Selain itu, pelaku inses juga berisiko tinggi tertular infeksi menular seksual (IMS). Risiko ini tidak hanya berdampak pada pelaku, tetapi juga berbahaya bagi bayi yang dikandung. Ibu hamil yang terinfeksi IMS berisiko mengalami keguguran, melahirkan prematur, atau melahirkan bayi dengan gangguan kesehatan, termasuk masalah genetika yang diakibatkan hubungan sedarah.
Hasil penelitian dalam buku Advances in the Study of Genetic Disorders menyebutkan bahwa hubungan sedarah yang dekat dapat mewariskan gen resesif yang sama. Kondisi ini menyebabkan peningkatan frekuensi homozigositas pada anak, sehingga terjadi risiko gangguan genetik seperti cacat lahir, gangguan perkembangan mental, dan penyakit metabolik.
Anak-anak yang lahir dari hubungan sedarah juga berisiko mengalami kelainan kongenital, gangguan pendengaran, kelainan jantung, serta gangguan perkembangan kognitif. Penelitian menunjukkan bahwa anak-anak hasil hubungan inses cenderung mengalami cacat fisik dan gangguan genetik yang lebih parah dibandingkan dengan anak-anak dari pasangan tanpa hubungan darah. (Kenji Ikahara, 2011, Advances in the Study of Genetic Disorders, inTech: halaman 21-41).

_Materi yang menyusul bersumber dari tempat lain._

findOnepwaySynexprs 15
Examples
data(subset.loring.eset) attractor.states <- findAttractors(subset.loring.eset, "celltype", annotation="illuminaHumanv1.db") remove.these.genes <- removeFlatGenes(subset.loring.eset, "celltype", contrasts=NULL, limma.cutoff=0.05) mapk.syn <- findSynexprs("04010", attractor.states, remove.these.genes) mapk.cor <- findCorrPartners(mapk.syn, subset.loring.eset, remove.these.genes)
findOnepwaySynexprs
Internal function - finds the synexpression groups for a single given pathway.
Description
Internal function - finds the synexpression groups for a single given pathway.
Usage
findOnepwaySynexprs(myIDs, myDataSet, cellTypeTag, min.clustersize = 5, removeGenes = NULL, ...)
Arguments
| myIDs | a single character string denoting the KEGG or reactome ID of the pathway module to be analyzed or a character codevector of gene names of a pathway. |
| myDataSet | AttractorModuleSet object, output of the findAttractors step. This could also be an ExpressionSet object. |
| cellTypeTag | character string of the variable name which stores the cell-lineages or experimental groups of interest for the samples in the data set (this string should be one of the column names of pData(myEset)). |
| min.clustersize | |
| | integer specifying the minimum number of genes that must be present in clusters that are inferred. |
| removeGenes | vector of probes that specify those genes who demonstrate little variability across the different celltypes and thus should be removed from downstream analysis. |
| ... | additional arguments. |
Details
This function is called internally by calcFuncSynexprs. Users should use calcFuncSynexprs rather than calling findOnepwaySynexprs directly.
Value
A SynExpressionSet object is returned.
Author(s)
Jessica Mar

Hubungan inses jelas membawa banyak kerugian dan kehancuran yang besar bagi pelaku, korban, dan bahkan generasi mendatang. Oleh karena itu, sudah saatnya kita membuka mata dan hati untuk bersama-sama mencegah segala bentuk celah yang bisa memicu terjadinya inses, yaitu dengan memperkuat penegakan hukum, meningkatkan kesadaran, dan menyebarluaskan edukasi yang benar dan bermanfaat. Semoga kita terjaga dan terhindar dari segala perbuatan yang merugikan diri sendiri, orang lain, dan masa depan generas. Wallahu A'lam.
Ustadzah Tuti Lutfiah Hidayah, Alumnus Farmasi UIN Jakarta, dan Pesantren Luhur Ilmu Hadis Darus-Sunnah Ciputat.